Per-field overrides are common — most fields should coalesce, but CATEGORY should always come from finance. See How It Works for the merge flow diagram.

Long-running migrations — or steady-state integrations — don’t want to re-extract everything every day. With mode: incremental:

run:
mode: incremental
incrementalField: UPDATED_AT

The first run extracts everything and writes lastRunAt into the state file. Subsequent runs filter WHERE UPDATED_AT >= lastRunAt. Commit the state JSON to the repo (or store it externally) so the next run resumes from the right point.

For multi-source pipelines, set merge.incrementalSource: <id> to mark which source drives the incremental window — the others run full each time.

You don’t have to load anywhere. sluice validate runs Extract + DQ and writes the rejection CSV and DQ summary; that’s a perfectly good way to audit existing data quality without a target system.

Use this when:

  • A client wants a “data readiness” report before committing to a migration project.
  • You’re piloting an AI tool (Power BI, Copilot, an LLM agent) and need to know whether the source data is fit for purpose.
  • You’re under regulatory pressure to demonstrate data quality and need a reproducible audit trail.

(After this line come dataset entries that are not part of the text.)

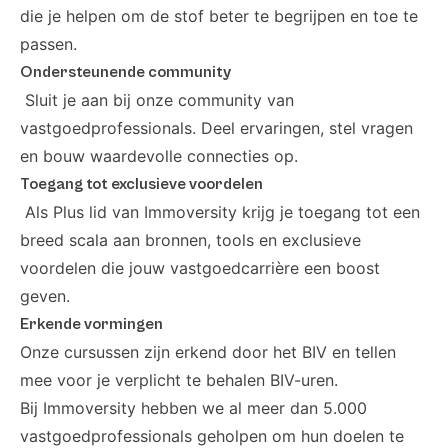
die je helpen om de stof beter te begrijpen en toe te
passen.
Ondersteunende community
Sluit je aan bij onze community van
vastgoedprofessionals
. Deel ervaringen, stel vragen
en bouw waardevolle connecties op.
Toegang tot exclusieve voordelen
Als
Plus lid
van Immoversity krijg je toegang tot een
breed scala aan bronnen, tools en exclusieve
voordelen die jouw vastgoedcarrière een boost
geven.
Erkende vormingen
Onze cursussen zijn erkend door het BIV en tellen
mee voor je verplicht te behalen BIV-uren.
Bij Immoversity hebben we al meer dan 5.000
vastgoedprofessionals geholpen om hun doelen te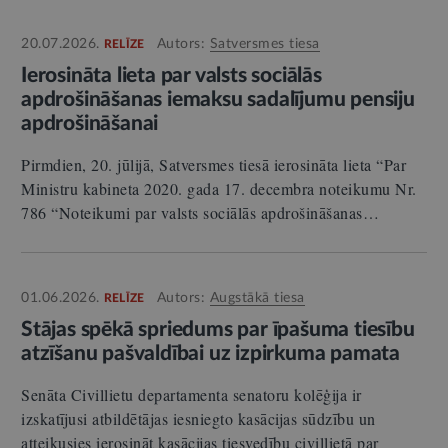
20.07.2026.
Autors:
Satversmes tiesa
RELĪZE
Ierosināta lieta par valsts sociālās
apdrošināšanas iemaksu sadalījumu pensiju
apdrošināšanai
Pirmdien, 20. jūlijā, Satversmes tiesā ierosināta lieta “Par
Ministru kabineta 2020. gada 17. decembra noteikumu Nr.
786 “Noteikumi par valsts sociālās apdrošināšanas…
01.06.2026.
Autors:
Augstākā tiesa
RELĪZE
Stājas spēkā spriedums par īpašuma tiesību
atzīšanu pašvaldībai uz izpirkuma pamata
Senāta Civillietu departamenta senatoru kolēģija ir
izskatījusi atbildētājas iesniegto kasācijas sūdzību un
atteikusies ierosināt kasācijas tiesvedību civillietā par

The DQ summary JSON is designed to be a CI artefact: drop it into a GitHub Actions step and it becomes a per-PR data-quality report. See CI/CD Integration.

AI tools amplify your data quality — for better or worse.

Most AI-readiness conversations end at “we need to clean our data first,” and then nothing happens because nobody has a tool that fits the gap between “data warehouse” and “spreadsheet”. Sluice fits that gap.

The recipe:

  1. Point Sluice at every source the AI tool will read.
  2. Configure DQ rules that match the assumptions the AI tool makes (e.g. address formats, date ranges, currency normalisation, mandatory fields).
  3. Run sluice validate regularly — daily, weekly — and treat the rejection CSV as a backlog the data owners need to clear.
  4. Promote validated data to the AI-facing surface only after DQ has run.

For organisations adopting AI seriously, Caracal Lynx delivers this as the AI Data Readiness Audit service. See Commercial Support.

Pattern 7 — CSV/XLSX bulk import with validation

Section titled “Pattern 7 — CSV/XLSX bulk import with validation”

A bulk import from a spreadsheet should never be a one-shot manual upload. Wrap it in a Sluice pipeline:

  • Source = csv or xlsx.
  • DQ runs the same rules whether the data came from SQL Server or from a spreadsheet — so the receiving system gets the same quality bar.
  • Target can be PostgreSQL, an ERP via paid adapter, or a generic CSV bound for a downstream tool.

This pattern is how most onboarding flows should run. The cost is a YAML file; the saving is every customer-support ticket that would have come from bad spreadsheet data.